### KUTIPAN TEKS
- - -

Panglima TNI Jenderal Moeldoko mengakui adanya permintaan langsung dari pimpinan KPK agar prajurit TNI bisa mengisi jabatan-jabatan strategis di KPK. Moeldoko sepakat dengan permintaan pimpinan KPK, dan TNI tidak merasa keberatan personilnya bertugas di KPK.
"Sudah sepakat dengan ketua KPK, bahwa ada keinginan mereka untuk jabatan Sekjen KPK diisi personel TNI berpangkat jenderal bintang dua, dan Kepala Pengawasan KPK dijabat jenderal bintang satu," kata Jenderal Moeldoko kepada wartawan saat meninjau KRI Suharso di Pelabuhan Jayapura, Jumat 8 Mei 2015.
Namun Moeldoko menegaskan jika anggota TNI telah bergabung dengan KPK, maka sesuai aturan harus menanggalkan keanggotaan TNI-nya, atau pensiun dini, atau dialihkan statusnya sebagai pegawai negeri sipil. Sebab, KPK tidak termasuk lembaga yang diperbolehkan UU TNI, untuk diisi personel TNI aktif.
"Itu nanti personel yang sudah masuk KPK melalui tes uji kelayakan dan kepatutan, langsung jadi PNS," ujar Moeldoko.
Mantan Kepala Staf TNI Angkatan Darat itu menampik anggapan yang menyebut penempatan prajurit TNI di KPK untuk menyaingi anggota Polri yang lebih dulu bertugas di KPK, sebagai penyidik maupun pejabat di KPK. Moeldoko tak merasa wacana ini ingin membenturkan TNI dengan institusi lain yang ada di KPK.
"Nggak, TNI tidak merasa akan dibenturkan dengan institusi lain, jika personelnya direkrut menjadi pegawai KPK," tegas dia.

- - -

[Entri yang diambil dari sebuah koleksi]
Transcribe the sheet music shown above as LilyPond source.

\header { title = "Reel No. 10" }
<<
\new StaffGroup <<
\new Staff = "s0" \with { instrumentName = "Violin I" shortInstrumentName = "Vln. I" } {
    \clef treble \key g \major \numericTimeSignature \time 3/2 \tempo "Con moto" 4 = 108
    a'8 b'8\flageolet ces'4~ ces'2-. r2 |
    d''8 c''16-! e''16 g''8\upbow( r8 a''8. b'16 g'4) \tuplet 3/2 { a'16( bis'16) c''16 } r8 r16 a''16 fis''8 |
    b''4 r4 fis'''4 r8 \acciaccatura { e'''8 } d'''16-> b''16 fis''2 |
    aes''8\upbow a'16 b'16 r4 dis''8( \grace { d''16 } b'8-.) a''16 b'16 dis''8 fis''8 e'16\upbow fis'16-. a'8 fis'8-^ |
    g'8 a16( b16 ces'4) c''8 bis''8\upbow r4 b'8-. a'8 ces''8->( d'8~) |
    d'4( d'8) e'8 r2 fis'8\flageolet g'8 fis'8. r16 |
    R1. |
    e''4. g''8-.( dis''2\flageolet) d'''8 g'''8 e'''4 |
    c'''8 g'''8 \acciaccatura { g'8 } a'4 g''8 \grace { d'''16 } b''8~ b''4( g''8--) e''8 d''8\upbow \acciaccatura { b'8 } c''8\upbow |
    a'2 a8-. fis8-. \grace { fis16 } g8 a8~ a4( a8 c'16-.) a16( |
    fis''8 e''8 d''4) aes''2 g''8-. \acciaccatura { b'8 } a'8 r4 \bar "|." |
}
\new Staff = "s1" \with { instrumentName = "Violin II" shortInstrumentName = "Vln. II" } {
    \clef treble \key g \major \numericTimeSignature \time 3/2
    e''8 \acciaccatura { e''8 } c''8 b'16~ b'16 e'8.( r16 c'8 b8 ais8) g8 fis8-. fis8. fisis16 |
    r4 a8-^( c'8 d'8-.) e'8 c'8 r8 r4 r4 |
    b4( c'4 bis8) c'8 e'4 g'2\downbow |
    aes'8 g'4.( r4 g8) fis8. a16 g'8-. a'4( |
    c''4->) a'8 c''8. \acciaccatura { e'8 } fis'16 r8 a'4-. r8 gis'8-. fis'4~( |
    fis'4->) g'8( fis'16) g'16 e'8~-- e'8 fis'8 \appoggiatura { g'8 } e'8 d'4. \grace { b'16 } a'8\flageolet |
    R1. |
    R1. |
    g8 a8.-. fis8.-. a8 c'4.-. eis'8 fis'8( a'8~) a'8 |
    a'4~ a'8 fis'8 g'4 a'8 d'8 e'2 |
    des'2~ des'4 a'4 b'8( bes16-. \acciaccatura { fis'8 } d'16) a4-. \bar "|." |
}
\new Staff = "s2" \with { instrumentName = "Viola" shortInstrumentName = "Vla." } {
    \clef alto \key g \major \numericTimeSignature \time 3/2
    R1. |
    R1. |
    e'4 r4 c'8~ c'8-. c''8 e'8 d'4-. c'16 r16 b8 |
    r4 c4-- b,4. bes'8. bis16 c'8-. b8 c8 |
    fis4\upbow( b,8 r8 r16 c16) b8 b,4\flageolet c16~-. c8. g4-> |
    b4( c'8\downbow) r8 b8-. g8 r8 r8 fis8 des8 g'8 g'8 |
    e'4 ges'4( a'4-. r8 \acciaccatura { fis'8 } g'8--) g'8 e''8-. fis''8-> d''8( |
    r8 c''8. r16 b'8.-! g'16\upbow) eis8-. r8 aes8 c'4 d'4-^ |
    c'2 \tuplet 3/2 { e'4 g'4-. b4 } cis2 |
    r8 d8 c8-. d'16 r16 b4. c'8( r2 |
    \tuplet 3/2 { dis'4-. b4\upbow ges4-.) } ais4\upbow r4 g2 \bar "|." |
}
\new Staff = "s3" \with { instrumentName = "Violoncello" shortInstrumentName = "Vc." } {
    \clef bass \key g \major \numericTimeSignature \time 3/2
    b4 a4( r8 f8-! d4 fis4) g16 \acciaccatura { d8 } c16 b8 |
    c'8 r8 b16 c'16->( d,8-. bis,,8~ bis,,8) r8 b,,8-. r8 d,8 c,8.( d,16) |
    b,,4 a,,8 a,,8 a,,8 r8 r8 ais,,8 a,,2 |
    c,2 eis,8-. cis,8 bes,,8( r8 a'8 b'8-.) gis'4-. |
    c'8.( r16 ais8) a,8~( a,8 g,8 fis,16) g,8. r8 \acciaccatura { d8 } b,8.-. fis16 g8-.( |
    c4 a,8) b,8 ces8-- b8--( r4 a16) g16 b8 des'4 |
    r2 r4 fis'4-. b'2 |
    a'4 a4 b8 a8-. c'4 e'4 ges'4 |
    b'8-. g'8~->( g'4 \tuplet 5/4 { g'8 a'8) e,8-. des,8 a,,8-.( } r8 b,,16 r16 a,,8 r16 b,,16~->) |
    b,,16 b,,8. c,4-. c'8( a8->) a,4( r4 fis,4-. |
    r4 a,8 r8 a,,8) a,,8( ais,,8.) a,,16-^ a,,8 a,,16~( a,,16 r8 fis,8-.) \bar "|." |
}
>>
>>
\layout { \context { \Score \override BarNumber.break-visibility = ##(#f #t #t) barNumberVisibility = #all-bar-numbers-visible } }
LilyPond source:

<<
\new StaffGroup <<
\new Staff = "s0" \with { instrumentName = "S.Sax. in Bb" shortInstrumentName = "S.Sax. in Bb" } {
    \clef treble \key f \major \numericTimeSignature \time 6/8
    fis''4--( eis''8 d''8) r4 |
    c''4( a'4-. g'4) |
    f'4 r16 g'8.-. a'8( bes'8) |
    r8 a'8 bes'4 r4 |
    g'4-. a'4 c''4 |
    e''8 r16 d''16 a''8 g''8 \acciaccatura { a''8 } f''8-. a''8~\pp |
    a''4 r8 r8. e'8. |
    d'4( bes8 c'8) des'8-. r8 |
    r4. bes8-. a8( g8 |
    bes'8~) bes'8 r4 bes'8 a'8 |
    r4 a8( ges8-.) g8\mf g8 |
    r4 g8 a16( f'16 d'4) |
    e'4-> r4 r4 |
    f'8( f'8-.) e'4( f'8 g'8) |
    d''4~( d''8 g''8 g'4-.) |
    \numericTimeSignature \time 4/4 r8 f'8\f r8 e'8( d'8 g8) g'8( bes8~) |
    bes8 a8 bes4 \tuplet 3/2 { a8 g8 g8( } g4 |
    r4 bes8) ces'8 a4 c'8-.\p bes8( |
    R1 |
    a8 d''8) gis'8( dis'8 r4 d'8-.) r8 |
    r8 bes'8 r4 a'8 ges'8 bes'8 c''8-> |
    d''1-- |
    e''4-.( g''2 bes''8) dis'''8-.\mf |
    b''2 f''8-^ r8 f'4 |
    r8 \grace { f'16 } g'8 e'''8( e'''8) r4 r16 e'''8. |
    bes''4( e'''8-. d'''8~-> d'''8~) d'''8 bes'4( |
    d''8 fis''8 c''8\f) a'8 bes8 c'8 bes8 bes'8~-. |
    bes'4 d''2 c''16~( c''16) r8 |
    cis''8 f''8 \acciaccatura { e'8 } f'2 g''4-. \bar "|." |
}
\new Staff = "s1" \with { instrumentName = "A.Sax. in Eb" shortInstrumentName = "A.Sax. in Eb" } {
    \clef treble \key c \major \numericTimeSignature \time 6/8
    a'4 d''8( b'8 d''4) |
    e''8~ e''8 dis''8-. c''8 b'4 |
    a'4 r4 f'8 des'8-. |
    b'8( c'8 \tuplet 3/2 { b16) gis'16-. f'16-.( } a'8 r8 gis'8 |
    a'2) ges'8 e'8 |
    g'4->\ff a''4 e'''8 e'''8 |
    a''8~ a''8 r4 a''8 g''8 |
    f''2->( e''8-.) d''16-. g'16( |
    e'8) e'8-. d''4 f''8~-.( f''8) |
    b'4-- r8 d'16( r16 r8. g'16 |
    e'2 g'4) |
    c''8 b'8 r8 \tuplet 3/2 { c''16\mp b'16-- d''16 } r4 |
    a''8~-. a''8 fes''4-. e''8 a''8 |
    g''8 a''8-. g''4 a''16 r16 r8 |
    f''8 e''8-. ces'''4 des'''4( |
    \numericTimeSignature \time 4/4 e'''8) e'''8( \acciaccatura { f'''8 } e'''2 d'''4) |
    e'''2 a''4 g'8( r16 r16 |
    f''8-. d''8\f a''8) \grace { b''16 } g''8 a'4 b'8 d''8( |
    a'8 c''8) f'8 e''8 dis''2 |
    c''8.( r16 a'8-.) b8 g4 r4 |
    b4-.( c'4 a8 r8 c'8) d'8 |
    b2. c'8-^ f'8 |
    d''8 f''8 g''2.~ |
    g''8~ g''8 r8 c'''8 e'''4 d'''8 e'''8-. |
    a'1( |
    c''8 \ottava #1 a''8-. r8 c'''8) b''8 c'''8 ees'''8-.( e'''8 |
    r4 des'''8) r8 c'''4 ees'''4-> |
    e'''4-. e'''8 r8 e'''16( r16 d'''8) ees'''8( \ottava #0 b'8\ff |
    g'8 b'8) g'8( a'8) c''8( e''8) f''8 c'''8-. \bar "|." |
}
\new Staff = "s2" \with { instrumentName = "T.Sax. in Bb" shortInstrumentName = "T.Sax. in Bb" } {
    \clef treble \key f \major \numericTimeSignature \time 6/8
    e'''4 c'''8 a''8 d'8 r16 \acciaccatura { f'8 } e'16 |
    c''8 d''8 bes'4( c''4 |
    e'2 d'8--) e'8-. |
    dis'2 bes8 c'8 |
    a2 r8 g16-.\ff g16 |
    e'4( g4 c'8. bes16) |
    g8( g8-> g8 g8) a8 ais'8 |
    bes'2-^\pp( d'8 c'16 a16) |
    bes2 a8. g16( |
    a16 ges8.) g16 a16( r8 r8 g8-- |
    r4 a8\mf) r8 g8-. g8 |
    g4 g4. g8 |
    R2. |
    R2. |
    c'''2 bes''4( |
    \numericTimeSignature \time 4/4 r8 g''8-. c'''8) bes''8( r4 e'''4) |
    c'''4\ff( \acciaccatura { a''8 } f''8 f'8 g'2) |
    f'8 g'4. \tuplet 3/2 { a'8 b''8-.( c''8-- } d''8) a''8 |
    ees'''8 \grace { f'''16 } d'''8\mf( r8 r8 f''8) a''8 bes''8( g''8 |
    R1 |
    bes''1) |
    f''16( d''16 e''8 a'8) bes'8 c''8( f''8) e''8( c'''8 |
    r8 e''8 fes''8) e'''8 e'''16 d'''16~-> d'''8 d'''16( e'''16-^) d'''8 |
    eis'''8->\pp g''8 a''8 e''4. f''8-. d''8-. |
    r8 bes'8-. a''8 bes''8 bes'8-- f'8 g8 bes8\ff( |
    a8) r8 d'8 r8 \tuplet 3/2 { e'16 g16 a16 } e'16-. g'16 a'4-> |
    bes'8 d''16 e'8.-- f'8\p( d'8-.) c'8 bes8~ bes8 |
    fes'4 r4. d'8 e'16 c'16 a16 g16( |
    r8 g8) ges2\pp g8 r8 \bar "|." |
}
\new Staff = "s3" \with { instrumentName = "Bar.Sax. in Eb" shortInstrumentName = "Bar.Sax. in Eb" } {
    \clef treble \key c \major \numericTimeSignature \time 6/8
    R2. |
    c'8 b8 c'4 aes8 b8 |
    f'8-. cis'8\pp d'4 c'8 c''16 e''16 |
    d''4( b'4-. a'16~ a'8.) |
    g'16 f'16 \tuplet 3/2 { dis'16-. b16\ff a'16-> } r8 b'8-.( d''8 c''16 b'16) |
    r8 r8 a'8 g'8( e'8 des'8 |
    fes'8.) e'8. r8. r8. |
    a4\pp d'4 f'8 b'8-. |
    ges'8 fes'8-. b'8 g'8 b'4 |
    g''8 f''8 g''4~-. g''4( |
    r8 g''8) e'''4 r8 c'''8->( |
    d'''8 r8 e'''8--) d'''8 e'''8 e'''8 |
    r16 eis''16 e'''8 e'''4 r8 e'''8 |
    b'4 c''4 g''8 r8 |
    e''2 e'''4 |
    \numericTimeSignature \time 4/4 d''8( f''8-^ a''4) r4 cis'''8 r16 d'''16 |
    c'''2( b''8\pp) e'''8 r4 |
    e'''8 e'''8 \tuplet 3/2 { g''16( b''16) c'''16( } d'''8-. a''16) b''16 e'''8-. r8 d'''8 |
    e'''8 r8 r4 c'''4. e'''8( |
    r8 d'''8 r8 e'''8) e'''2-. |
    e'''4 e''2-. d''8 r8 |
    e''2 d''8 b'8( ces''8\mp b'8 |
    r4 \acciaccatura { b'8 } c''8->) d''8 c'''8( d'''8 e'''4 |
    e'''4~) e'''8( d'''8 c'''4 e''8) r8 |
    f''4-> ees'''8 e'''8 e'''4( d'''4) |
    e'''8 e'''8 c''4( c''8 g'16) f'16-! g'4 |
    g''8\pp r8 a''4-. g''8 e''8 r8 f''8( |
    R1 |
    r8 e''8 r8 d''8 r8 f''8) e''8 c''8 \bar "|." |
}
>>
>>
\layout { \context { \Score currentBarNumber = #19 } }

- - -

### TUGAS ANDA
(a) Ringkaslah teks berita tentang penempatan prajurit TNI di KPK dalam dua kalimat.
(b) Teruskan teks berita tentang penempatan prajurit TNI di KPK setelah kalimat terakhirnya.

### JAWABAN
(a) Panglima TNI Jenderal Moeldoko mengakui dan menyetujui permintaan pimpinan KPK agar prajurit TNI mengisi jabatan strategis di KPK, yakni Sekjen KPK oleh jenderal bintang dua dan Kepala Pengawasan KPK oleh jenderal bintang satu. Namun, personel yang bergabung harus menanggalkan keanggotaan TNI, pensiun dini, atau dialihkan menjadi PNS, dan Moeldoko menampik anggapan bahwa penempatan ini bertujuan menyaingi anggota Polri atau membenturkan TNI dengan institusi lain di KPK.

(b)
Bukan Penyidik
Jenderal Moeldoko memastikan tidak ada permintaan dari pimpinan KPK untuk merekrut penyidik dari internal TNI. Meskipun TNI juga memiliki organ yang membidangi permasalahan hukum, seperti halnya Polisi Militer, Oditurat Jenderal TNI, Badan Pembinaan Hukum TNI, serta Mahkamah Militer.
"Tidak ada permintaan dari KPK agar anggota saya menjadi penyidik dalam KPK, namun yang saya tahu hanya untuk mengisi jabatan sekjen," kata Moeldoko.
Hal senada diungkapkan Pelaksana Tugas Wakil Ketua KPK, Johan Budi. Menurutnya, untuk merekrut anggota TNI memang diperlukan penyesuaian aturan. KPK sudah berdiskusi dengan Panglima TNI, Jenderal Moeldoko, untuk membahas wacana itu. Namun perekrutan anggota TNI bukan untuk mengisi posisi sebagai penyidik.
"Bukan penyidik, tapi posisi posisi pendukung. Kabag (kepala bagian) pengamanan, misalnya, tapi masih dilihat dari sisi aturan dan undang-undangnya," ujar Johan.
Kepala Pusat Penerangan TNI Mayor Jenderal Fuad Basya menyambut baik rencana KPK merekrut prajurit TNI untuk mengisi jabatan-jabatan struktural. TNI kata dia, siap menyerahkan anggotanya yang memiliki kapasitas dan kualifikasi yang baik untuk ditugaskan di KPK. Namun kata dia, penempatan anggota TNI di KPK masih sebatas wacana, dan belum ada permintaan resmi.
"Pada prinsipnya kalau sesuai kapasitas dan kredibilitasnya, panglima TNI tidak keberatan. Tapi harus sesuai Undang-Undang yang berlaku," kata Fuad saat dihubungi VIVA.co.id.
Menurut dia, untuk menempatkan personil di KPK, masih akan dibahas regulasinya oleh jajaran TNI dan KPK. Karena dalam UU KPK, tidak ada komponen TNI di dalamnya. Oleh sebab itu, jika ada personil TNI di KPK, maka harus merevisi UU KPK, atau dengan pengecualian, anggota TNI tersebut bersedia pensiun dini atau alih status menjadi pegawai negeri sipil.
Di samping itu, Fuad menerangkan, TNI sesuai tugas pokok dan fungsinya dalam UU, yakni dalam operasi militer selain perang, TNI bertugas membantu pemerintah baik pusat maupun daerah dalam menyelenggarakan pemerintahan, termasuk membantu Polri dalam pengamanan bila diperlukan.
"Semuanya kalau butuh bantuan, TNI siap untuk bangsa dan negara. Jangankan itu (bertugas di KPK), operasi bibir sumbing kita lakukan," beber dia.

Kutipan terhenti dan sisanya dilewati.